Psychiatrie: il y a urgence à répondre à la crise, selon le Comité d'éthique
Conditions d'accès dégradées, pénurie de moyens, inégalités territoriales: "l'urgence et la gravité" de la crise de la psychiatrie en France nécessitent un "plan" dédié, rapide et d'ampleur, souligne le Comité national d'éthique dans un avis rendu public lundi.
Cet avis, intitulé "Enjeux éthiques relatifs à la crise de la psychiatrie: une alerte", insiste sur l'urgence d'une réponse coordonnée et ambitieuse alors que les troubles psychiatriques touchent environ un Français sur cinq au cours de sa vie.
Trois priorités sont énoncées par le comité: "garantir un accès à des soins psychiatriques dignes" et renforcer "la vigilance autour de la santé mentale de tous"; "lutter contre la stigmatisation et l'exclusion des personnes vivant avec des troubles psychiatriques"; renforcer la formation et la recherche dans toutes les disciplines concourant à la prise en charge psychiatrique.
"Les populations en détresse ont besoin de réponses rapides et effectives; tout comme les professionnels de santé, fatigués et inquiets", souligne le Comité consultatif national d'éthique (CCNE), qui s'est auto-saisi du sujet.
S'il "accueille avec satisfaction" le choix de la santé mentale comme grande cause nationale 2025 par les gouvernements Barnier puis Bayrou, l'organisme, qui mêle médecins, scientifiques, juristes et philosophes, préconise "un véritable plan psychiatrie" pluriannuel.
"Depuis une dizaine d'années, plus d'une vingtaine de rapports ont dénoncé les difficultés de prise en charge, d'accès aux soins, parfois les maltraitances, notamment de la contention - liées pour beaucoup à des manques de personnel.
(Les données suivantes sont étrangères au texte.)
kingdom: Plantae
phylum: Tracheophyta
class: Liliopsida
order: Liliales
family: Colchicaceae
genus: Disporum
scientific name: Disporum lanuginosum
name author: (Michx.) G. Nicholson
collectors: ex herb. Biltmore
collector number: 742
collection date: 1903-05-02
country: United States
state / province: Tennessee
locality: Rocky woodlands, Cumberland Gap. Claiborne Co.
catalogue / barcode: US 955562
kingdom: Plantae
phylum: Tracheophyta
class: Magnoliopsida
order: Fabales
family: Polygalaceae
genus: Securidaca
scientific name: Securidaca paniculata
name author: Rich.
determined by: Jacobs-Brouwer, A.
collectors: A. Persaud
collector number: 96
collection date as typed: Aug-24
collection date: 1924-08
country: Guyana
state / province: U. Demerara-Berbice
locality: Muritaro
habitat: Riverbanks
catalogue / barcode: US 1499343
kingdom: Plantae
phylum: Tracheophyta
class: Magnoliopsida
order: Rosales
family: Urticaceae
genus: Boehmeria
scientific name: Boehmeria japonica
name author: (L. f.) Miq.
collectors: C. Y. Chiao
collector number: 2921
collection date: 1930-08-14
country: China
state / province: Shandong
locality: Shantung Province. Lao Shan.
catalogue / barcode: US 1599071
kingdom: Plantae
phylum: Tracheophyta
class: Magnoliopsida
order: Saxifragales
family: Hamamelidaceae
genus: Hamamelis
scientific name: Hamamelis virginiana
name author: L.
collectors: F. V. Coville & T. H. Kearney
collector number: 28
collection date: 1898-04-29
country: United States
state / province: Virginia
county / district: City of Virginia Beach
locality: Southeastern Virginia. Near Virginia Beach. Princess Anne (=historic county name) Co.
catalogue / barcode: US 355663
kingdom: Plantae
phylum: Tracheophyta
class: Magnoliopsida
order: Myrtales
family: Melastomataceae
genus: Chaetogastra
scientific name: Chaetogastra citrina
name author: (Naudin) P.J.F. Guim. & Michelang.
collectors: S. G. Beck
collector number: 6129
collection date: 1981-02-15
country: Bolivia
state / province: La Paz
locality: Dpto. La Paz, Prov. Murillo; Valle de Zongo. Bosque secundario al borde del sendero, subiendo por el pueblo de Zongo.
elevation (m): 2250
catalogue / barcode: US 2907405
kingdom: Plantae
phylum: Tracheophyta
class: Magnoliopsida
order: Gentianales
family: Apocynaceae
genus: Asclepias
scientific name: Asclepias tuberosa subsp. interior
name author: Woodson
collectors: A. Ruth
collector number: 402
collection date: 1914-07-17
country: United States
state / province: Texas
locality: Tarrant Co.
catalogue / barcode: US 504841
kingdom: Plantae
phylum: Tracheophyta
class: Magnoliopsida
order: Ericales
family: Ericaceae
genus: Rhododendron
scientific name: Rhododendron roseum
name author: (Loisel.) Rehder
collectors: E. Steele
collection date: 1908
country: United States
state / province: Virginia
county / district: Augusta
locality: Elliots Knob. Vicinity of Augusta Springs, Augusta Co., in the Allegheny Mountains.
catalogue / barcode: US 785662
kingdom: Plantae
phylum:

Et le paradoxe est l'absence de réponse politique forte", a résumé devant la presse Sophie Crozier, neurologue hospitalière et corapporteure de l'avis.
Autre corapporteure, la psychiatre Angèle Consoli a notamment relevé "la très grande pénurie de moyens", notant entre autres qu'à l'hôpital, "en 40 ans, on a fermé 60% des lits" pour un virage ambulatoire non compensé par d'autres accueils.
"Quand on a besoin d'une place en hospitalisation, il y a des listes d'attente, les troubles s'aggravent, ça finit aux urgences... ou des mineurs se retrouvent parfois dans des services de psychiatrie adulte", a-t-elle pointé.
Pour le CCNE, "c'est une question de moyens, mais pas seulement. C'est aussi la vision des autres disciplines sur la psychiatrie et les malades, et la vision de la société qui doit changer, comme cela a été le cas pour les malades du cancer", a souligné son président, Jean-François Delfraissy.